Effect of Lycopene on Antioxidant Status and Serum Corticosterone in Wistar Rats Subjected to Chronic Mild Stress FC01-FC04
Professor, Department of Pharmacology, Sri Ramachandra Institute of Higher Education and Research, Chennai, Tamil Nadu, India.
Introduction: Stress is one of the major causative factors in developing depression. Depression is described as a stress-related disorder which often gets precipitated with chronic stress. Lycopene unlike other carotenoids has the highest antioxidant property and is readily soluble in lipids and crosses the blood-brain barrier, is widely found in fruits and vegetables. Epidemiological data shows that lycopene can prevent and treat various diseases like cardiovascular and neurological disorders. Chronic Mild Stress Method (CMS) is the most valid animal model in inducing depression in rodents. Imbalance in the activities of both oxidant and antioxidants are the important etiological factors in depression. This therapeutic effect can be potential too for various disorders.

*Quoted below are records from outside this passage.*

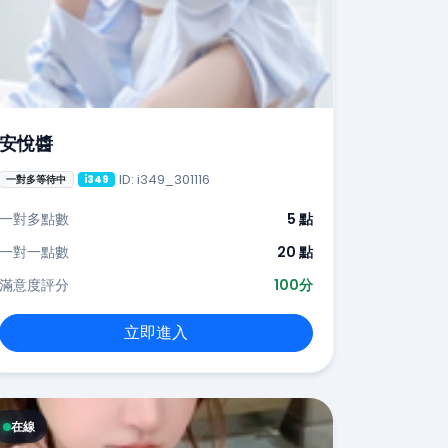
安悅醬
ID: i349_301116
一對多等待中
i349
一對多點數
5 點
一對一點數
20 點
滿意度評分
100分
立即進入
在線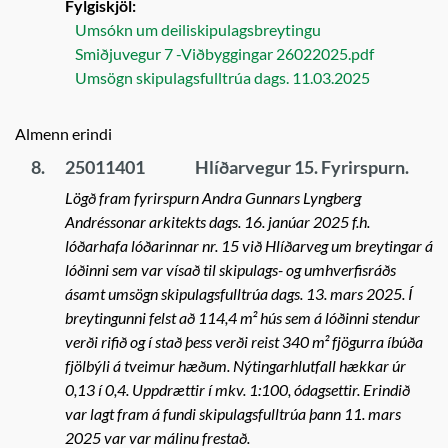
Fylgiskjöl:
Umsókn um deiliskipulagsbreytingu
Smiðjuvegur 7 -Viðbyggingar 26022025.pdf
Umsögn skipulagsfulltrúa dags. 11.03.2025
Almenn erindi
8.
25011401
Hlíðarvegur 15. Fyrirspurn.
Lögð fram fyrirspurn Andra Gunnars Lyngberg
Andréssonar arkitekts dags. 16. janúar 2025 f.h.
lóðarhafa lóðarinnar nr. 15 við Hlíðarveg um breytingar á
lóðinni sem var vísað til skipulags- og umhverfisráðs
ásamt umsögn skipulagsfulltrúa dags. 13. mars 2025. Í
breytingunni felst að 114,4 m² hús sem á lóðinni stendur
verði rifið og í stað þess verði reist 340 m² fjögurra íbúða
fjölbýli á tveimur hæðum. Nýtingarhlutfall hækkar úr
0,13 í 0,4. Uppdrættir í mkv. 1:100, ódagsettir. Erindið
var lagt fram á fundi skipulagsfulltrúa þann 11. mars
2025 var var málinu frestað.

Aim: To investigate the possible beneficial effects of lycopene on the antioxidant enzyme activity, serum corticosterone levels and adrenal gland weights in Wistar albino rats subjected to chronic mild stress.
Materials and Methods: The study group consisted of 42-male Wistar rats divided into 7 groups with each group consisting of 6 animals. Control group, CMS group, Vehicle group and Imipramine (10 mg/kg) as a standard drug and lycopene with varying doses of (5, 10, 20 mg/kg) as the test drug. Blood samples were used in estimating serum corticosterone and brain tissues were used in estimating brain antioxidant enzyme activity. Differences in the groups were analysed statistically by one way-ANOVA, followed by post-hoc test was used to find out significant differences between the control and CMS group.
Results: The data analysis showed that CMS could show a significant increase in serum corticosterone levels in the CMS group (only stress) in comparison with the control group (p<0.05). Significant decrease in the levels of SOD, CAT and GSH levels and an increase in the MDA levels were observed in CMS and vehicle-treated group rats. Lycopene supplementary doses of 10 mg/kg and 20 mg/kg administration for 6-weeks significantly improved antioxidant enzyme activity.
Conclusion: The study results, support that chronic mild stress induces oxidative stress in the rodents. There was a decrease in SOD activity and an increase in the serum corticosterone levels and adrenal gland weight in CMS and vehicle groups in comparison to the control groups. Lycopene supplementation reverses this state and shows antidepressant-like activity.